The University of Manitoba and the Canadian Fossil Discovery Centre (CFDC) recently signed a Memorandum of Understanding that will see the two organizations work together on a broad array of academic and research programs.
“CFDC’s decades of hard work and dedication toward fossil discovery, research, and educational programming are starting to pay huge rewards. Our organization has been developing this resource for the last 40 years,” said board president Harry Penner. “We are so pleased to now be working in co-operation with the University of Manitoba to advance our joint interest in higher education and quality academic research.”
“The rich geology and 80-million-year-old marine fossil assemblage associated with the CFDC are unique resources within Canada. This collaboration thus generates exciting new opportunities for students and staff alike at the University of Manitoba,” adds Dr. Digvir S. Jayas, vice-president (research) at the University of Manitoba.
The agreement provides a plat form for the CFDC and the university to work together to develop academic programs and courses; coordinate staff and students for lab-and field-orientated teaching, research and training projects; collaborate on joint research, publication, and academic events; and exchange documentation and research expertise.

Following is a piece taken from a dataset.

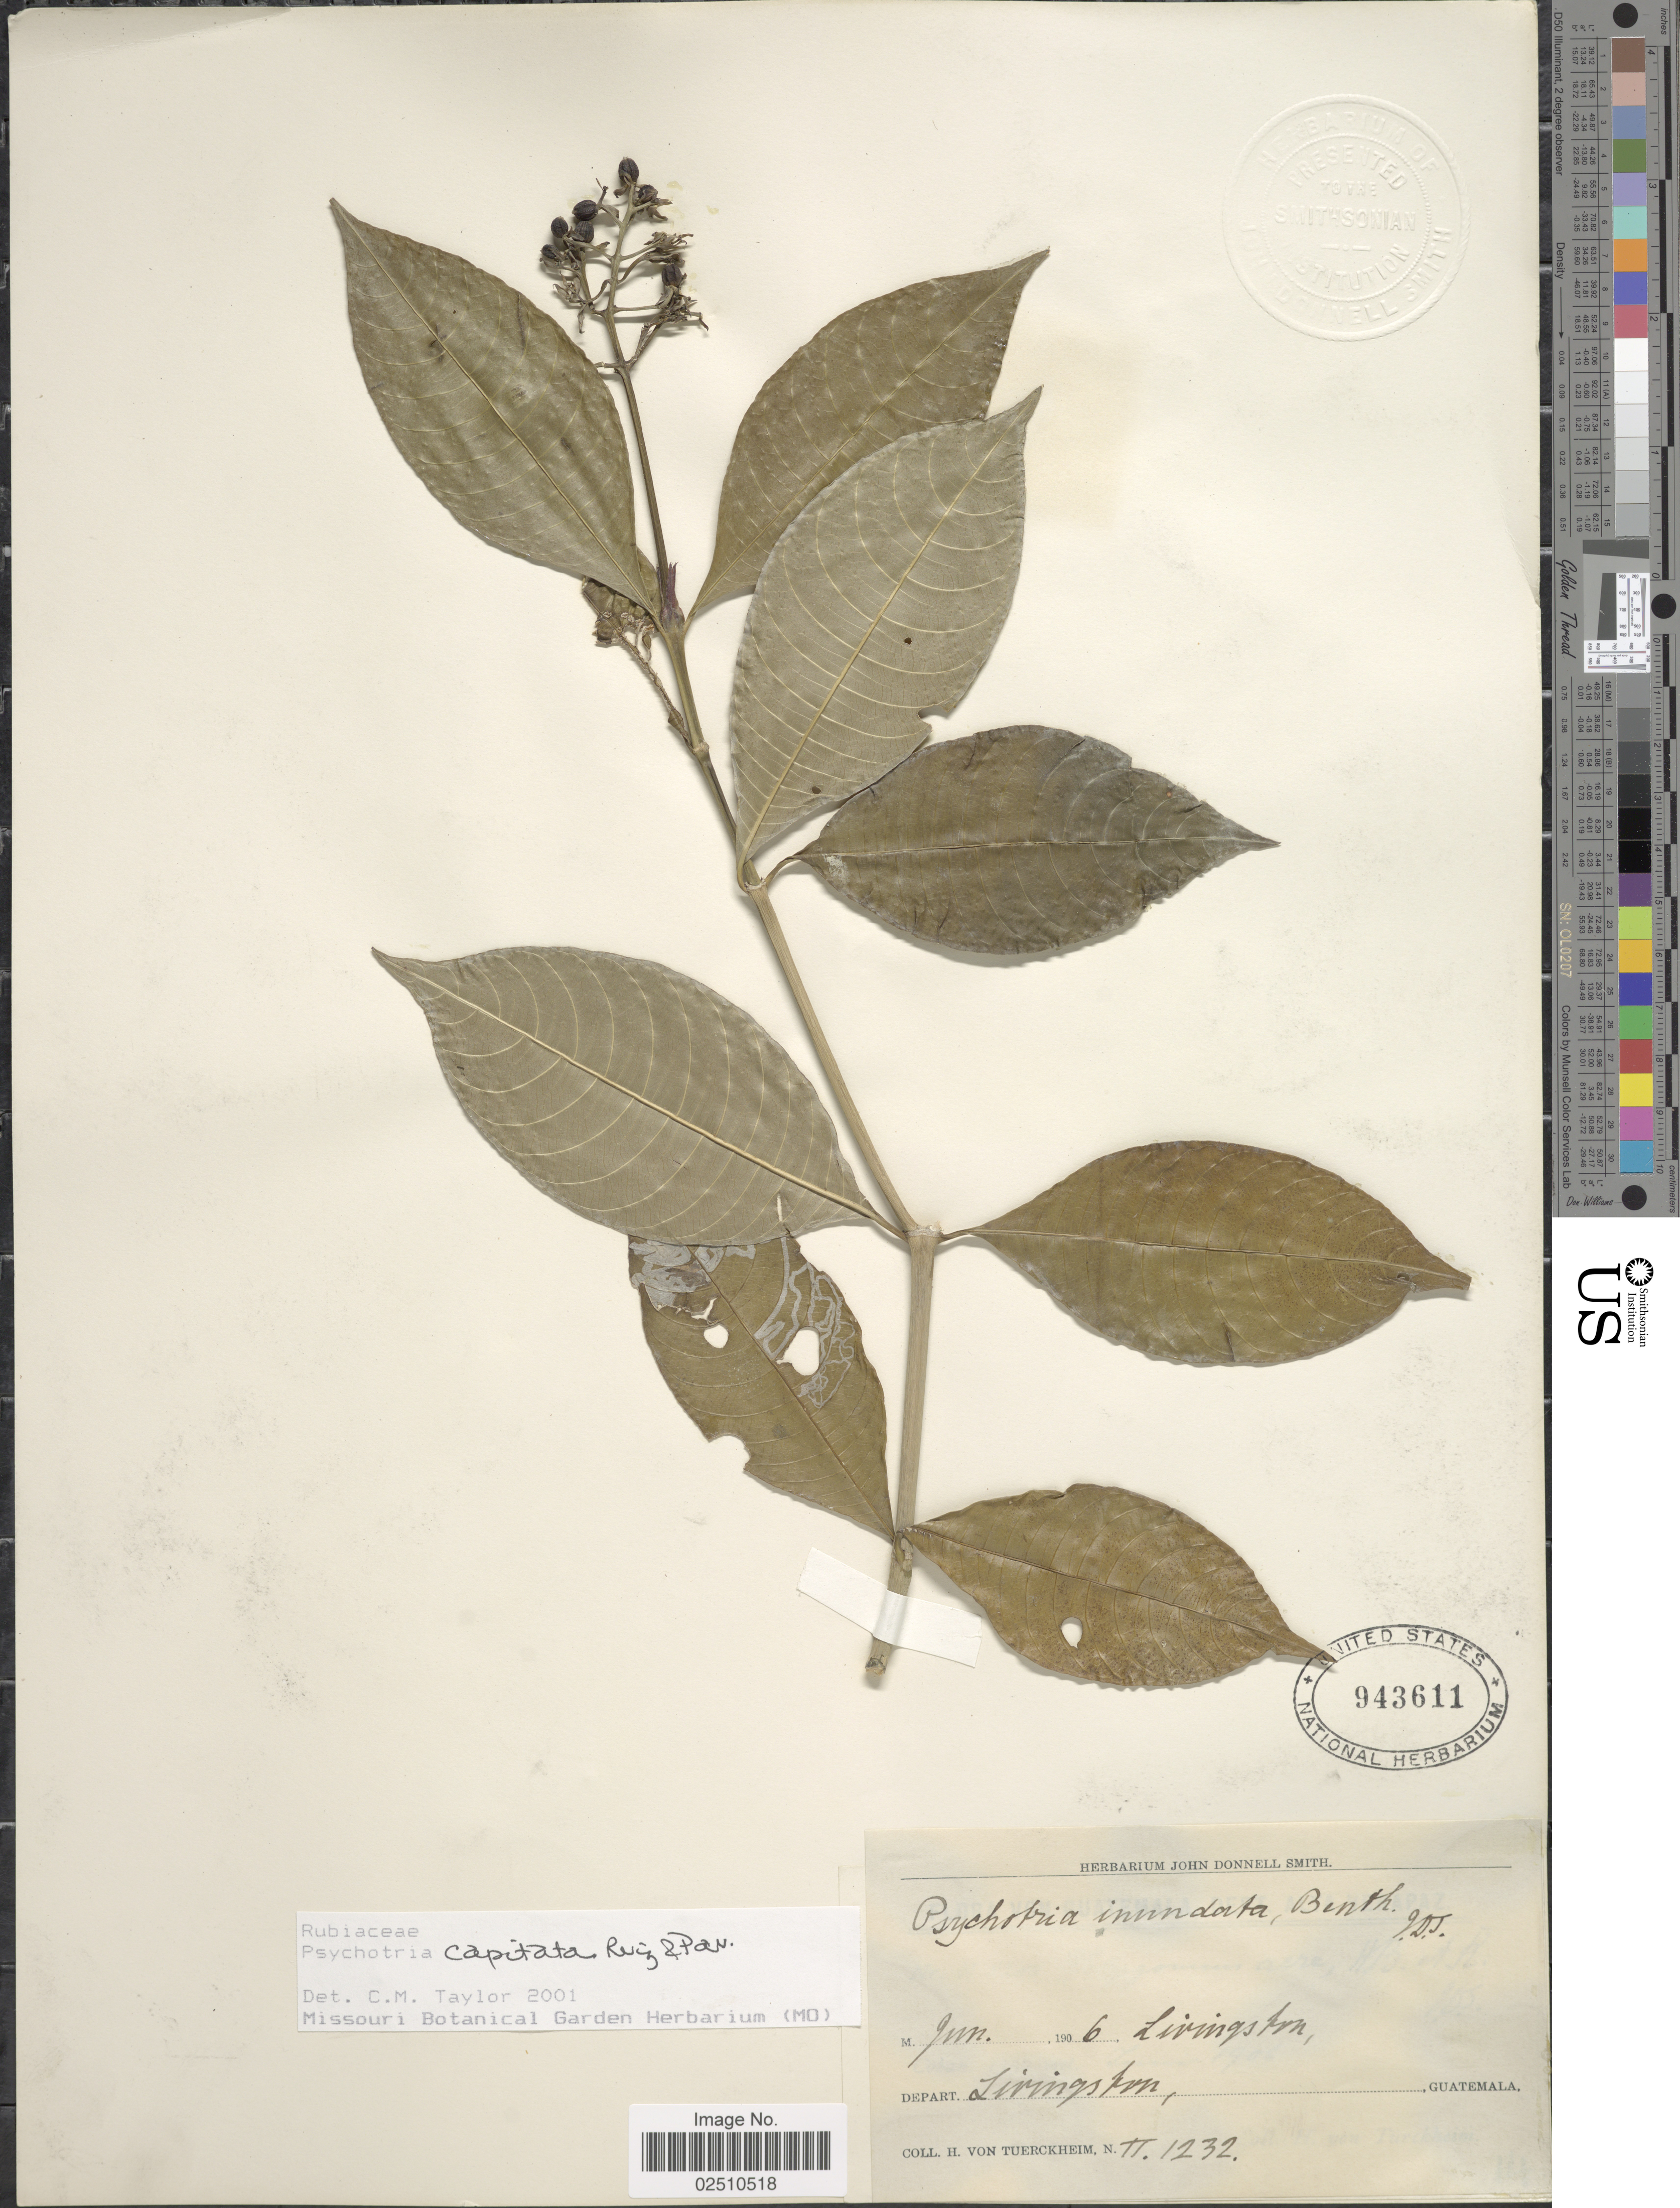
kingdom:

“This partnership offers a diverse range of hands-on research and education possibilities for our students and faculty. The centre’s impressive fossil collection is widely used by scientists nationally and internationally, and we are delighted to foster its continued development,” said Jayas.
The Canadian Fossil Discovery Centre houses the largest collection of marine reptile fossils in Canada, inc luding a 43-foot -long mosasaur named “Bruce,” the largest mosasaur in the country. Housed in Morden’s Access Event Centre, the CFDC is working towards building a new state-of-the-art facility in the Manitoba Escarpment.